Task directions
Using the records below, write out only the lines from the line containing "բոլոր մարմնի հոգիների Աստուած, մէկ մարդ" up to and including the line containing "Комментарии (0)", exactly, with no pictures.

___

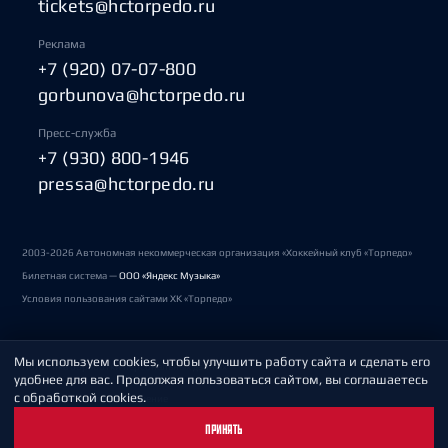
tickets@hctorpedo.ru
Реклама
+7 (920) 07-07-800
gorbunova@hctorpedo.ru
Пресс-служба
+7 (930) 800-1946
pressa@hctorpedo.ru
2003-2026 Автономная некоммерческая организация «Хоккейный клуб «Торпедо»
Билетная система —
ООО «Яндекс Музыка»
Условия пользования сайтами ХК «Торпедо»
Мы используем cookies, чтобы улучшить работу сайта и сделать его
Политика обработки персональных данных
удобнее для вас. Продолжая пользоваться сайтом, вы соглашаетесь
с обработкой cookies.
Пользовательское соглашение
ПРИНЯТЬ
Охрана труда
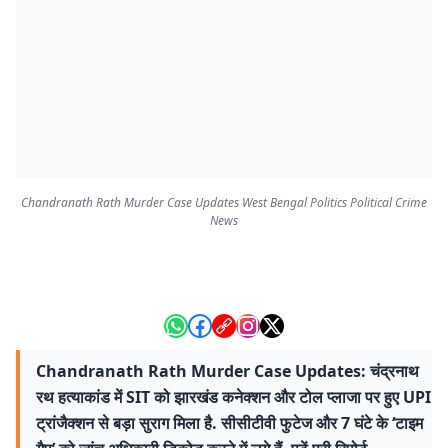
Chandranath Rath Murder Case Updates West Bengal Politics Political Crime
News
Chandranath Rath Murder Case Updates: चंद्रनाथ
रथ हत्याकांड में SIT को झारखंड कनेक्शन और टोल प्लाजा पर हुए UPI
ट्रांजैक्शन से बड़ा सुराग मिला है. सीसीटीवी फुटेज और 7 घंटे के ‘टाइम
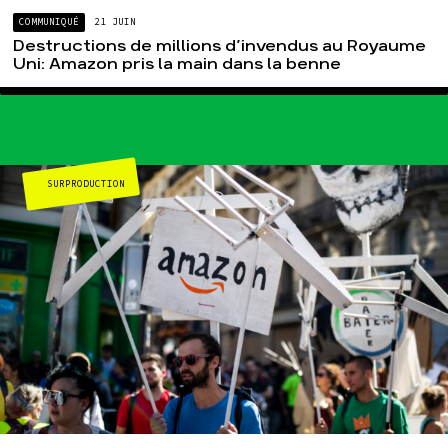
COMMUNIQUÉ
21 JUIN
Destructions de millions d’invendus au Royaume
Uni: Amazon pris la main dans la benne
SURPRODUCTION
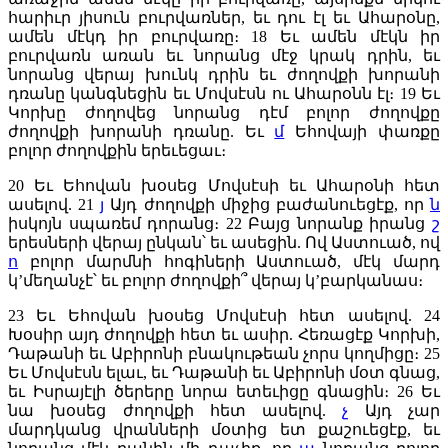
հարիւր յիսուն բուրվառներ, եւ դու էլ եւ Ահարօնը,
ամեն մէկդ իր բուրվառը։
18
Եւ ամեն մէկն իր
բուրվառն առան եւ նորանց մէջ կրակ դրին, եւ
նորանց վերայ խունկ դրին եւ ժողովքի խորանի
դռանը կանգնեցին եւ Մովսէսն ու Ահարօնն էլ։
19
Եւ
Կորխը ժողովեց նորանց դէմ բոլոր ժողովքը
ժողովքի խորանի դռանը. Եւ
մ
Եհովայի փառքը
բոլոր ժողովքին երեւեցաւ։
20
Եւ Եհովան խօսեց Մովսէսի եւ Ահարօնի հետ
ասելով.
21
յ
Այդ ժողովքի միջից բաժանուեցէք, որ
ն
իսկոյն սպառեմ դորանց։
22
Բայց նորանք իրանց
շ
երեսների վերայ ընկան՝ եւ ասեցին. Ով Աստուած, ով
ո
բոլոր մարմնի հոգիների Աստուած, մէկ մարդ
կ’մեղանչէ՝ եւ բոլոր ժողովքի՞ վերայ կ’բարկանաս։
23
Եւ Եհովան խօսեց Մովսէսի հետ ասելով.
24
Խօսիր այդ ժողովքի հետ եւ ասիր. Հեռացէք Կորխի,
Դաթանի եւ Աբիրոնի բնակութեան չորս կողմիցը։
25
Եւ Մովսէսն ելաւ, եւ Դաթանի եւ Աբիրոնի մօտ գնաց,
եւ Իսրայէլի ծերերը նորա ետեւիցը գնացին։
26
Եւ
նա խօսեց ժողովքի հետ ասելով.
չ
Այդ չար
մարդկանց վրանների մօտից ետ քաշուեցէք, եւ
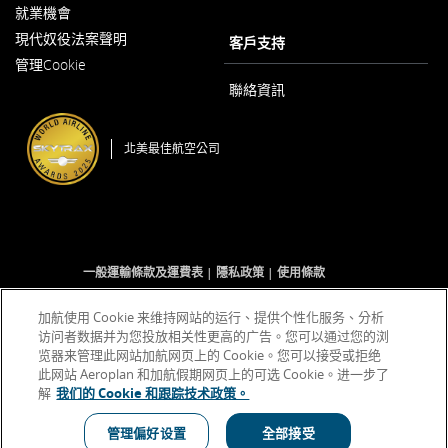
開
就業機會
以
啟
現代奴役法案聲明
新
客戶支持
以
視
管理Cookie
新
窗
視
開
聯絡資訊
窗
啟
開
啟
北美最佳航空公司
一般運輸條款及運費表
隱私政策
使用條款
加航使用 Cookie 来维持网站的运行、提供个性化服务、分析
访问者数据并为您投放相关性更高的广告。您可以通过您的浏
Facebook
以
外
Twitter
以
外
YouTube
以
外
RSS
以
外
(開
新
部
(開
新
部
(開
新
部
Feeds
新
部
览器来管理此网站加航网页上的 Cookie。您可以接受或拒绝
啟
視
網
啟
視
網
啟
視
網
(開
視
網
此网站 Aeroplan 和加航假期网页上的可选 Cookie。进一步了
新
窗
站
新
窗
站
新
窗
站
啟
窗
站
解
我们的 Cookie 和跟踪技术政策。
視
開
可
視
開
可
視
開
可
新
開
可
窗)
啟
能
窗)
啟
能
窗)
啟
能
視
啟
能
不
不
不
窗)
不
表示外部網站可能不符合無障礙指南和/或未遵守我們的語言義務。
管理偏好设置
全部接受
符
符
符
符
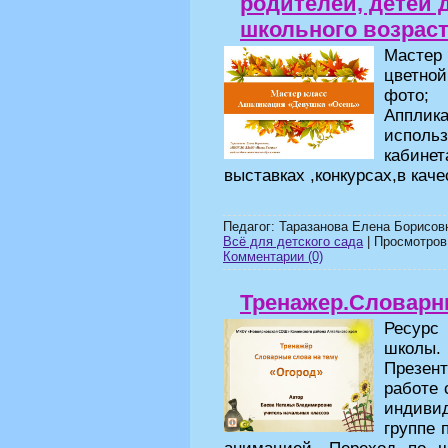
родителей, детей 
школьного возрас
Мастер
цветной
фото;
Апплик
исполь
кабинет
выставках ,конкурсах,в каче
Педагог: Таразанова Елена Борисов
Всё для детского сада
| Просмотров:
Комментарии (0)
Тренажер.Словарн
Ресурс
школы.
Презен
работе 
индиви
группе 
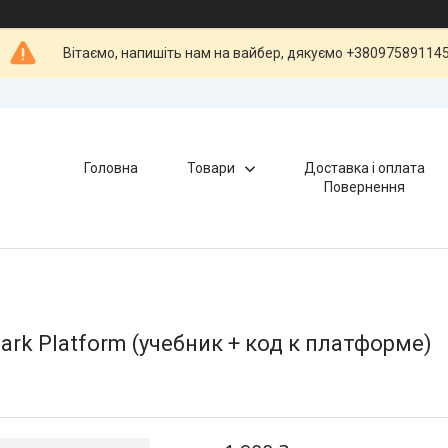
Вітаємо, напишіть нам на вайбер, дякуємо +38097589114
Головна
Товари
Доставка і оплата
Повернення
park Platform (учебник + код к платформе)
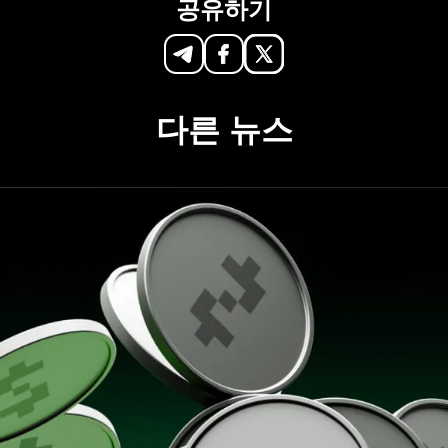
공유하기
다른 뉴스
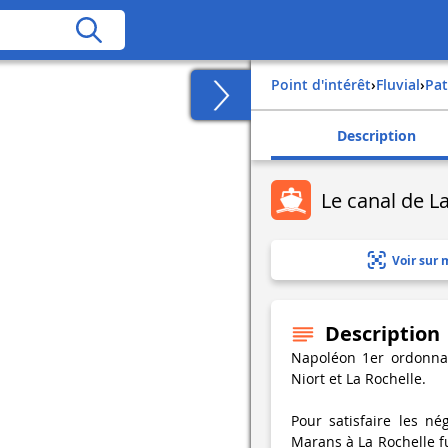
Point d'intérêt
›
Fluvial
›
Pa
Description
Le canal de L
Voir sur 
Description
Napoléon 1er ordonna 
Niort et La Rochelle.
Pour satisfaire les né
Marans à La Rochelle fu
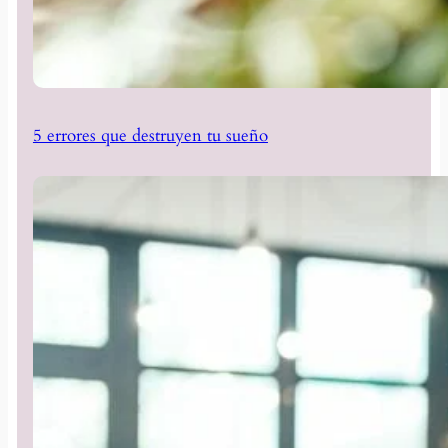
5 errores que destruyen tu sueño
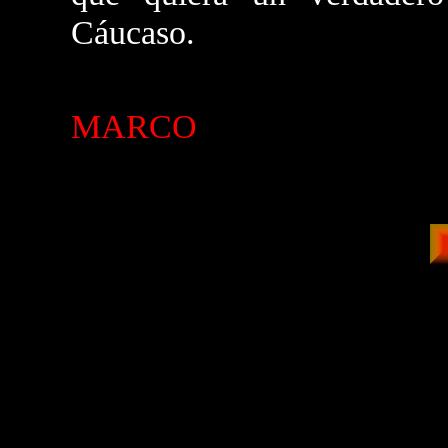
Cáucaso.
MARCO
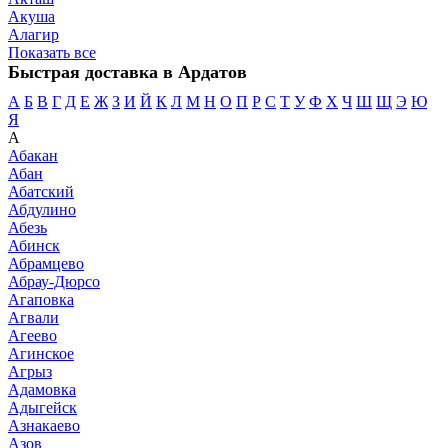
Акуша
Алагир
Показать все
Быстрая доставка в Ардатов
А
Б
В
Г
Д
Е
Ж
З
И
Й
К
Л
М
Н
О
П
Р
С
Т
У
Ф
Х
Ч
Ш
Щ
Э
Ю
Я
А
Абакан
Абан
Абатский
Абдулино
Абезь
Абинск
Абрамцево
Абрау-Дюрсо
Агаповка
Агвали
Агеево
Агинское
Агрыз
Адамовка
Адыгейск
Азнакаево
Азов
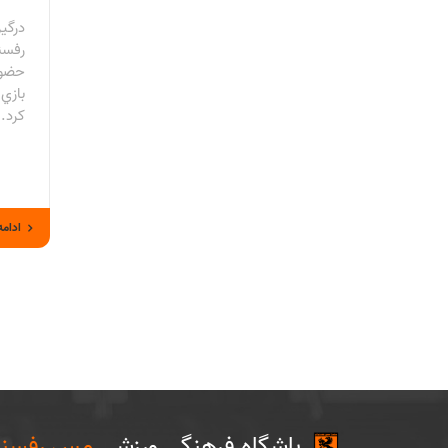
درگي
رفسن
حضور 
بازي
كرد..
ادامه
باشگاه فرهنگی ورزشی
مس رفسنج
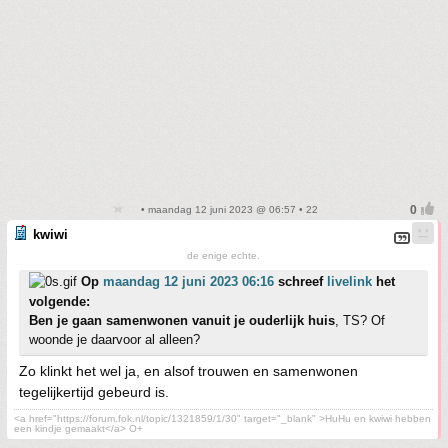
• maandag 12 juni 2023 @ 06:57 • 22
kwiwi
de enige echte.
Op
maandag 12 juni 2023 06:16
schreef
livelink
het
volgende:
Ben je gaan samenwonen vanuit je ouderlijk huis
, TS? Of
woonde je daarvoor al alleen?
Zo klinkt het wel ja, en alsof trouwen en samenwonen
tegelijkertijd gebeurd is.
<a href="https://forum.fok.nl/topic/1321859/1/30" target="_blank" >HuHu en kwiwi hebben
een kindje gemaakt</a> O+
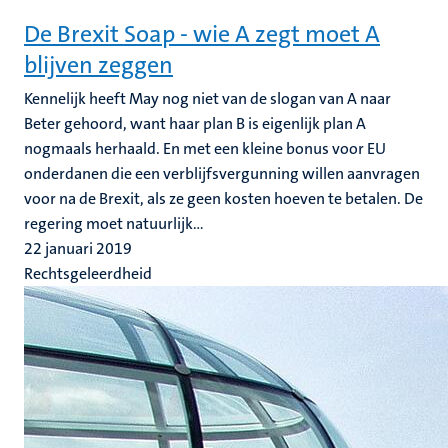
De Brexit Soap - wie A zegt moet A
blijven zeggen
Kennelijk heeft May nog niet van de slogan van A naar
Beter gehoord, want haar plan B is eigenlijk plan A
nogmaals herhaald. En met een kleine bonus voor EU
onderdanen die een verblijfsvergunning willen aanvragen
voor na de Brexit, als ze geen kosten hoeven te betalen. De
regering moet natuurlijk...
22 januari 2019
Rechtsgeleerdheid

___

Exercise answer
բոլոր մարմնի հոգիների Աստուած, մէկ մարդ
կ’մեղանչէ՝ եւ բոլոր ժողովքի՞ վերայ կ’բարկանաս։
23
Եւ Եհովան խօսեց Մովսէսի հետ ասելով.
24
Խօսիր այդ ժողովքի հետ եւ ասիր. Հեռացէք Կորխի,
Դաթանի եւ Աբիրոնի բնակութեան չորս կողմիցը։
25
Եւ Մովսէսն ելաւ, եւ Դաթանի եւ Աբիրոնի մօտ գնաց,
եւ Իսրայէլի ծերերը նորա ետեւիցը գնացին։
26
Եւ
նա խօսեց ժողովքի հետ ասելով.
չ
Այդ չար
մարդկանց վրանների մօտից ետ քաշուեցէք, եւ
開
就業機會
以
啟
現代奴役法案聲明
新
客戶支持
以
視
管理Cookie
新
窗
視
開
聯絡資訊
窗
啟
開
啟
北美最佳航空公司
一般運輸條款及運費表
隱私政策
使用條款
加航使用 Cookie 来维持网站的运行、提供个性化服务、分析
访问者数据并为您投放相关性更高的广告。您可以通过您的浏
Facebook
以
外
Twitter
以
外
YouTube
以
外
RSS
以
外
(開
新
部
(開
新
部
(開
新
部
Feeds
新
部
览器来管理此网站加航网页上的 Cookie。您可以接受或拒绝
啟
視
網
啟
視
網
啟
視
網
(開
視
網
此网站 Aeroplan 和加航假期网页上的可选 Cookie。进一步了
新
窗
站
新
窗
站
新
窗
站
啟
窗
站
解
我们的 Cookie 和跟踪技术政策。
視
開
可
視
開
可
視
開
可
新
開
可
窗)
啟
能
窗)
啟
能
窗)
啟
能
視
啟
能
不
不
不
窗)
不
表示外部網站可能不符合無障礙指南和/或未遵守我們的語言義務。
管理偏好设置
全部接受
符
符
符
符
родителей, детей 
школьного возрас
Мастер
цветной
фото;
Апплик
исполь
кабинет
выставках ,конкурсах,в каче
Педагог: Таразанова Елена Борисов
Всё для детского сада
| Просмотров:
Комментарии (0)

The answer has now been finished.